## WORK REQUEST
Only the number is needed: count the lines below that hold the string "down".

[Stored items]
Start of Block
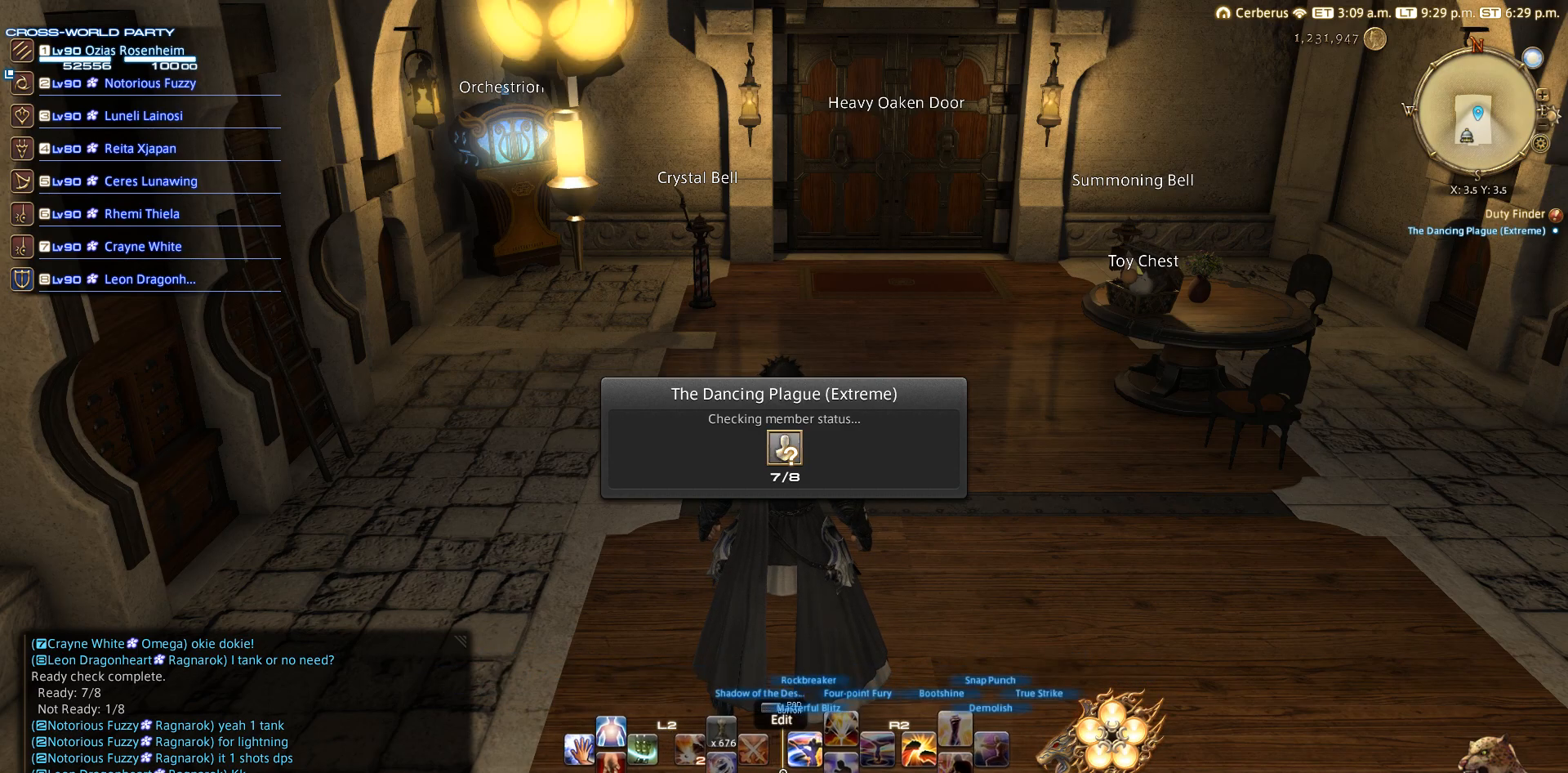
{"buttons": ["R2"], "left_stick": "center", "right_stick": "center", "events": [[50, "R2", "up"], [183, "L2", "down"], [333, "L2", "up"], [483, "R2", "down"]]}
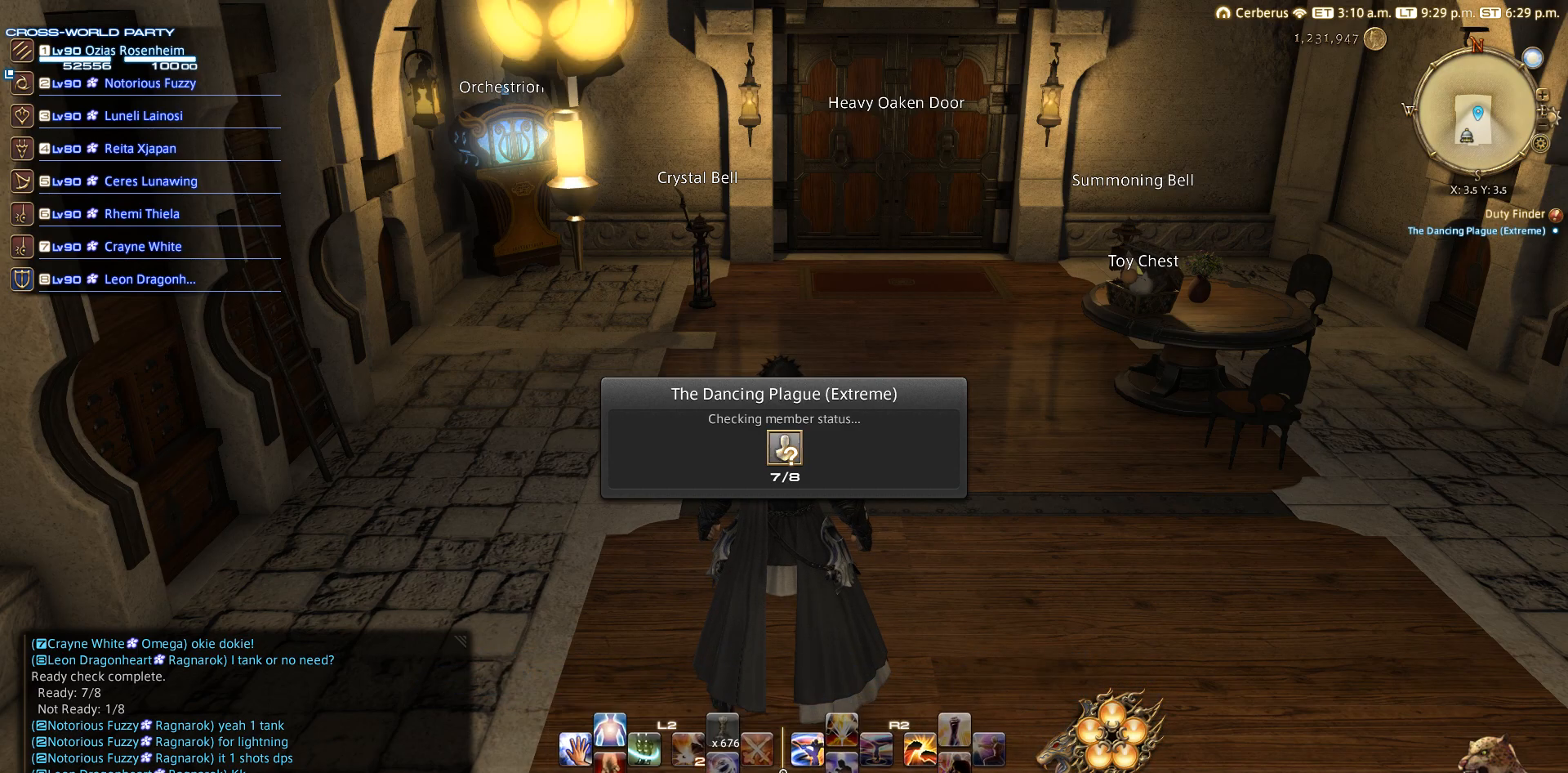
{"buttons": [], "left_stick": "center", "right_stick": "center", "events": [[150, "R2", "up"], [300, "L2", "down"], [417, "L2", "up"]]}
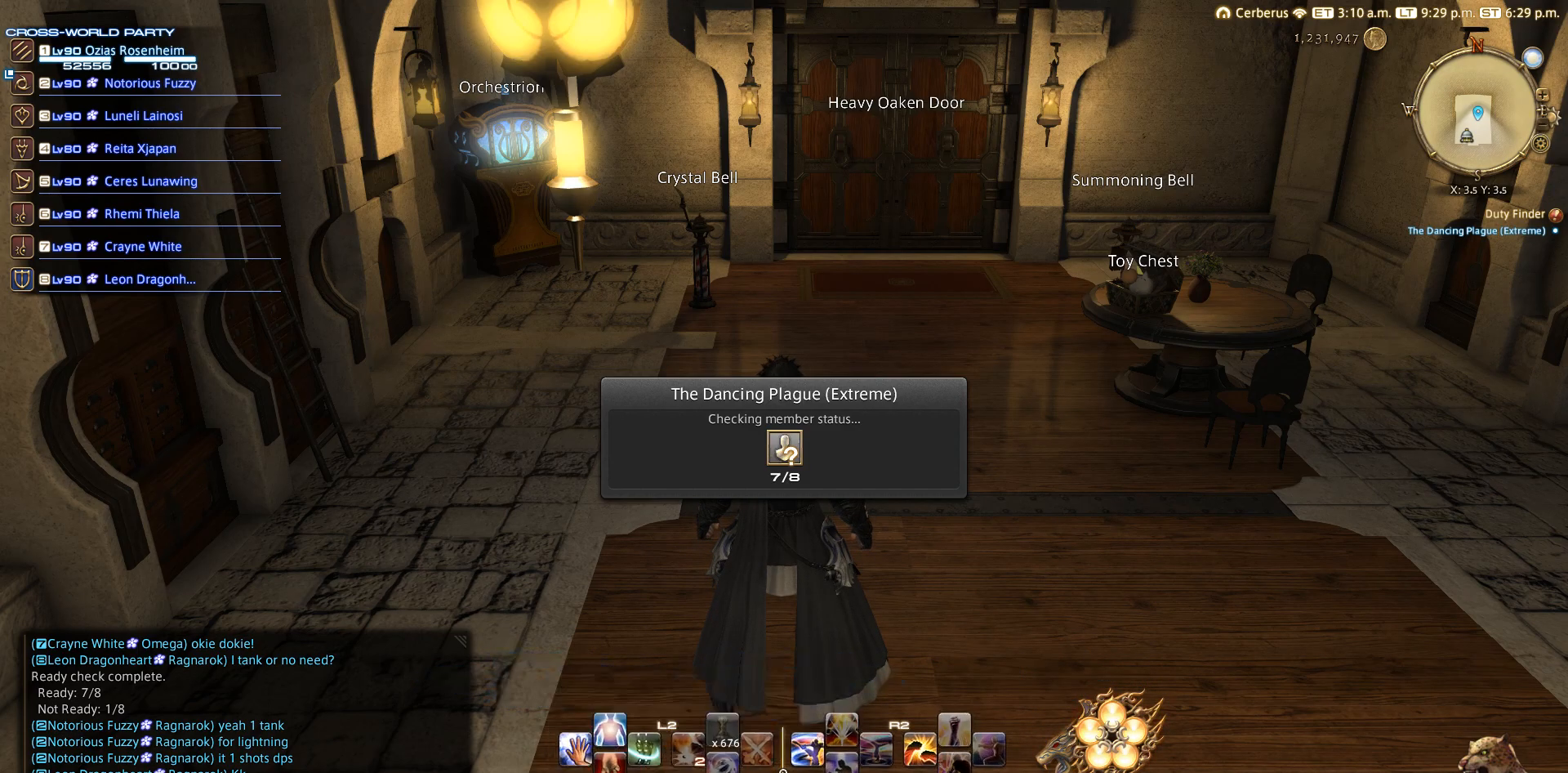
{"buttons": ["R2"], "left_stick": "center", "right_stick": "center", "events": [[317, "R2", "down"]]}
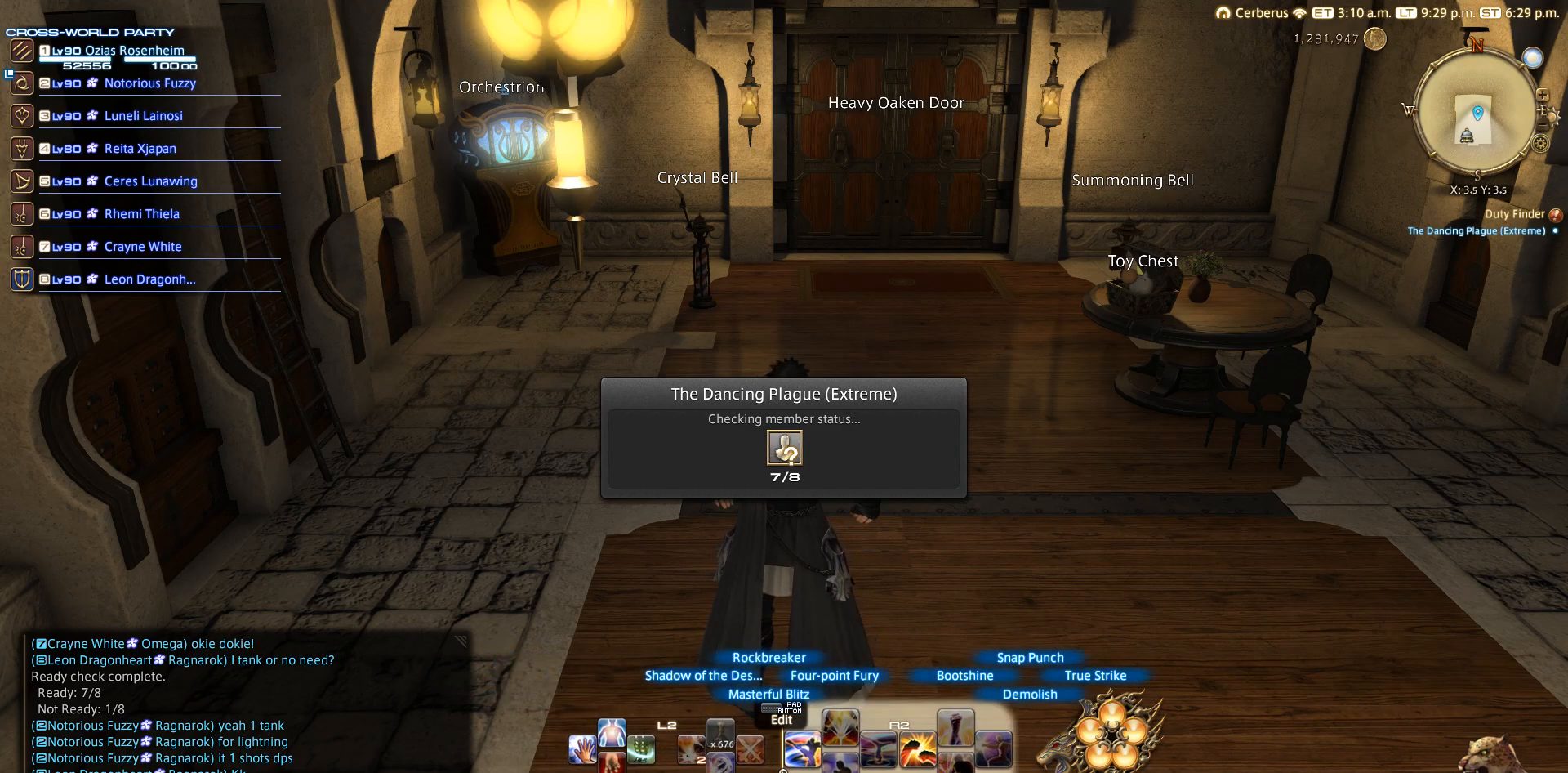
{"buttons": [], "left_stick": "center", "right_stick": "center", "events": [[50, "R2", "up"]]}
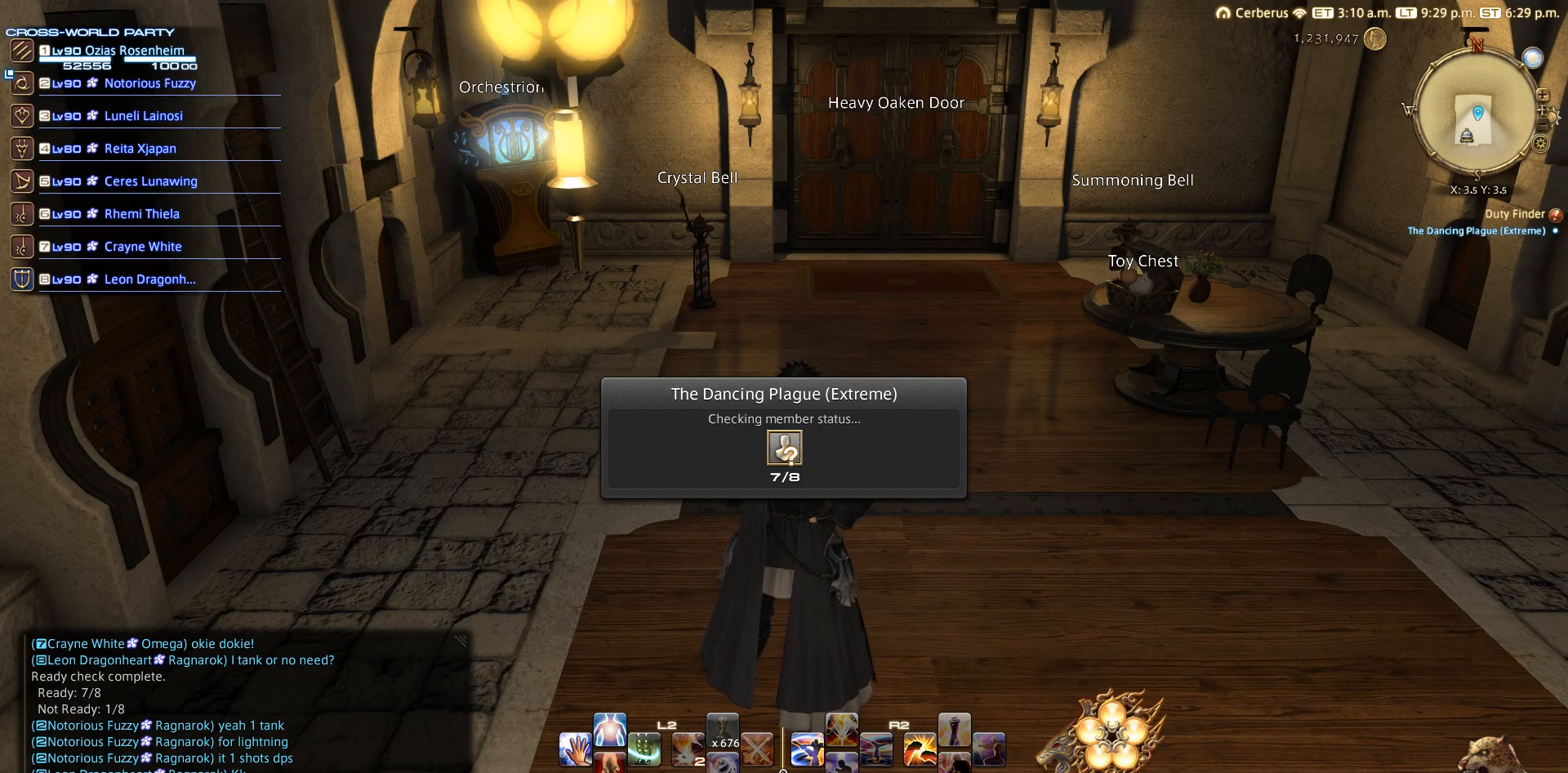
{"buttons": [], "left_stick": "center", "right_stick": "center", "events": []}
End of Block
## RESULT
3